The Lost & Found is a bighearted novel about connections (missed and found), family (the kind you’re born with and the kind you make for yourself), and unexpected journeys (on the road, and of the heart), from an author who Publishers Weekly called “a fierce new presence.”
The Lost & Found was actually this close to getting an Incredible rating. And honestly, it would have if only the ending had satisfied me a bit more. It was unfortunately quite open and abrupt. I really didn't like the last line, which just seemed quite jarring. I don't usually mind open endings in contemporary novels, as that's what most YA contemporaries these days seem to have anyway, but I like to have a little bit more closure than what The Lost & Found gave me.

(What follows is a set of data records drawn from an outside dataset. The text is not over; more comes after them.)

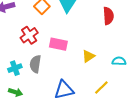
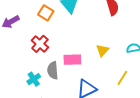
pink rectangle: (58, 44) -> (72, 60), moved

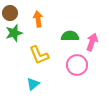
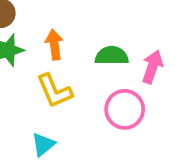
orange arrow: (38, 19) -> (54, 45), moved

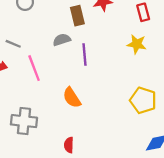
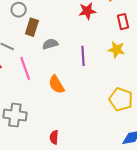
brown rectangle: (77, 16) -> (32, 27), moved, turned 30
purple line: (85, 54) -> (83, 56), moved
orange semicircle: (72, 98) -> (56, 85), moved

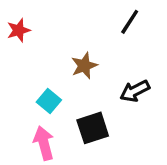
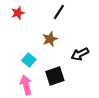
black line: (130, 22) -> (59, 12), moved
red star: (19, 30) -> (18, 13), moved

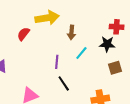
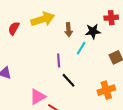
red semicircle: (23, 34) -> (14, 28), moved
black star: (107, 44) -> (93, 31), moved

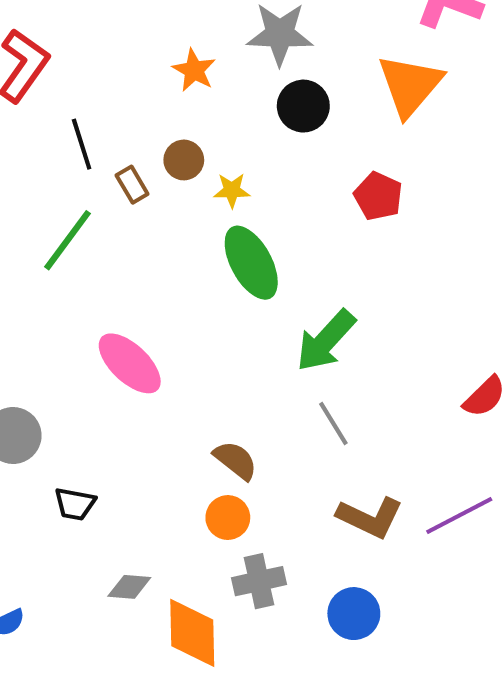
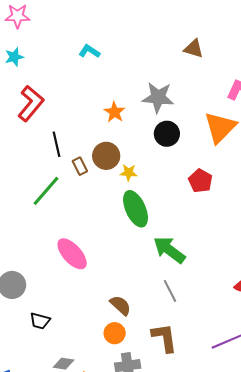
brown circle: (184, 160) -> (106, 156), size x1.4
green arrow: (326, 341) -> (169, 250), turned 80
brown L-shape: (370, 517) -> (164, 338), moved, turned -128

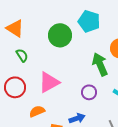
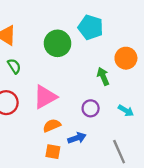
green arrow: (100, 64) -> (103, 76), size x0.7
orange semicircle: (37, 111) -> (52, 125), moved

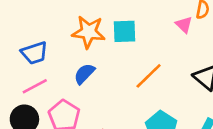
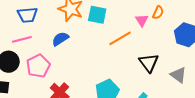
orange line: (149, 76) -> (120, 38), moved

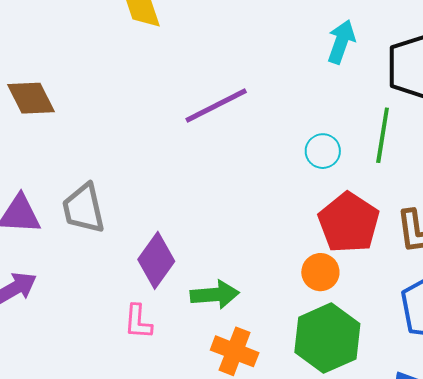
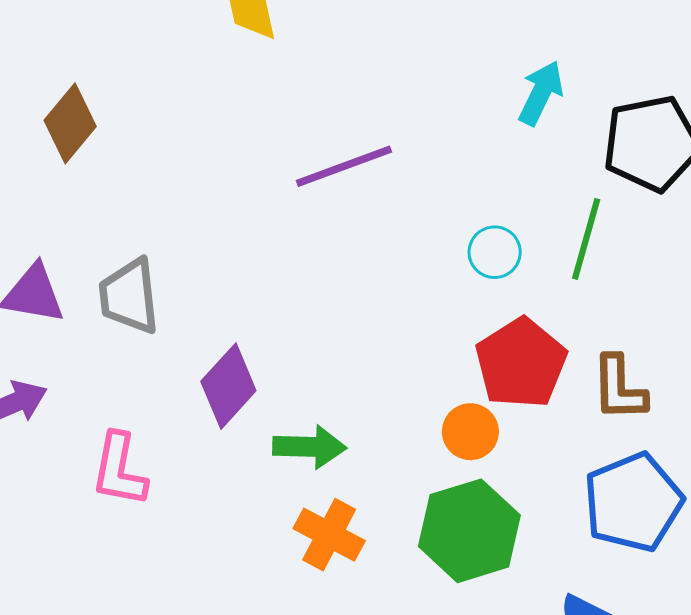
brown diamond: (31, 98) -> (70, 123), turned 60
pink L-shape: (138, 322) -> (119, 470), moved, size x1.4

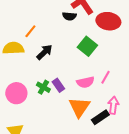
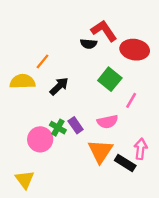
pink line: (105, 77) -> (131, 100), moved
pink circle: (16, 93) -> (40, 139), moved
black rectangle: (100, 117) -> (125, 163), turned 66

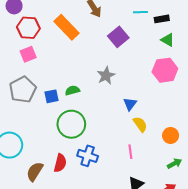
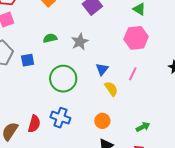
green semicircle: (72, 90) -> (50, 38), moved
green circle: (71, 124) -> (63, 79), moved
orange circle: (171, 135) -> (102, 121), moved
pink line: (130, 152) -> (133, 74), moved, turned 32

Anyway, taking a step back from the ending, I quite liked the dash of magical realism included in this book- not so often that you see those in YA. I still think the book was mostly a contemporary novel, and if I had to name it as one genre, it would be contemporary. The magical realism aspect didn't play a large role as it does in something like The Raven Cycle, and was in there as a bit of a quirk, so to speak.
It was great how effortlessly Leno was able to drop diversity into the characters without making it seem forced. Too often, it seems like a random gay character or an Asian character is thrown in to be all "look at how diverse my book is!", but that's definitely not the case in this book. Leno was also quite fantastic at developing the relationships between the characters, with a big emphasis of friendship and family rather than simply on the romance.
This was my first book by Leno, and I'm sure that it won't be my last. The Lost & Found has shown me just how impressive an author she is.